Family of missing pilot files for judicial review

Family of missing pilot files for judicial review
Missing pilot Byron Ferguson

NASSAU, BAHAMAS — The wife of missing pilot Byron Ferguson, whose aircraft plunged into waters off Nirvana Beach last November, has filed for a judicial review into the handling of the search and rescue efforts, Eyewitness News Online can confirm. 

Anya Ferguson is seeking a review of the decisions made on November 8, 2018, the night of the incident, including the RBDF’s failure to secure wreckage spotted on the night, the reported decision to call off the search until early the next morning; and other related matters.

She is represented by attorneys Bjorn Ferguson and Christina Galanos.

The respondents are listed as Royal Bahamas Defence Force Commodore Tellis Bethel, Commissioner of Police Anthony Ferguson, the Bahamas Civil Aviation Authority Director Charles Beneby and the Office of the Attorney General.

When contacted, Bjorn Ferguson said: “They had a duty to secure the wreckage. If you read Aviation Act, they must secure the wreck, and the commodore said he made the decision not to do it… He can’t do that. And you can’t call off a search and rescue three hours into a search, especially under the circumstances. So, we have filed for a judicial review.”

Byron Ferguson departed the West Palm Beach Country Park Airport at approximately 7.25 pm on November 8, 2018, according to an interim report obtained by Eyewitness News Online.

He was en route to Lynden Pindling International Airport (LPIA) with a load of cargo on board.

But the pilot never made it.

Shortly before the aircraft plunged in waters approximately 2.3 nautical miles from the approach end of runway 14 of LPIA, Ferguson advised Air Traffic Control he was experiencing engine problems.

In the hours after the crash, authorities advised that they saw debris believed to be from the aircraft; however, when they returned to the same area the following morning, they were unable to locate the wreckage.

A U.S. Coast Guard helicopter and several RBDF patrol vessels responded the incident.

In the days that followed, volunteers and civilian divers found parts of a wrecked plane believed to be from the crash.

At the time, RBDF Commodore Tellis Bethel said: “No efforts were made to secure the aircraft because our priority right then and there was to look for persons who might have been alive in the water”.

The commodore defended the efforts of the defense force.
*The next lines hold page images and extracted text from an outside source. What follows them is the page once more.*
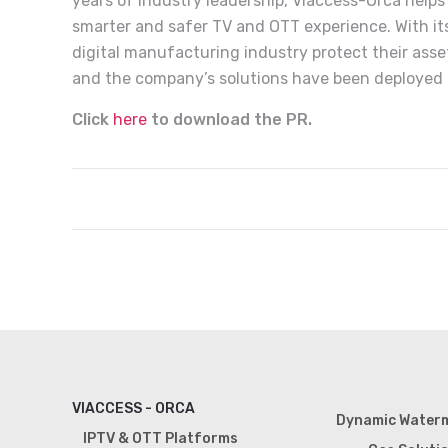
years of industry leadership, Viaccess-Orca help
smarter and safer TV and OTT experience. With its 
digital manufacturing industry protect their asse
and the company’s solutions have been deployed i
Click
here
to download the PR.
VIACCESS - ORCA
Dynamic Water
IPTV & OTT Platforms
He admitted; however, that the RBDF poorly communicated details of its investigation into the plane crash.

The incident was one of intense public scrutiny as law enforcement agencies, particularly the RBDF were put under the spotlight.

The Ferguson family, and Attorney General Carl Bethel, berated the RBDF over the organization’s handling of the initial search and rescue effort.

The search for the wreckage slowed in late November.

In the subsequent months, the RBDF’s routine patrols were tasked with keeping a look out for anything that might be related to the crash.

Prime Minister Dr. Hubert Minnis promised a full review of the “protocols, procedures and agencies involved”.

An interim report into the crash prepared by the Air Accident Investigation Department, noted the pilot, major parts and components of the aircraft — a Piper Aztec PA-23-250 — and an undetermined amount of cargo were never recovered as the aircraft was lost to the ocean.

The AAID also noted the sole objective of the investigation of an accident or incident is to prevent future accidents or incidents and not to “apportion blame or liability”.

A final report is expected to be released in early 2020.

Bjorn Ferguson added: “When the final report on the incident is released, we will consider further legal options.”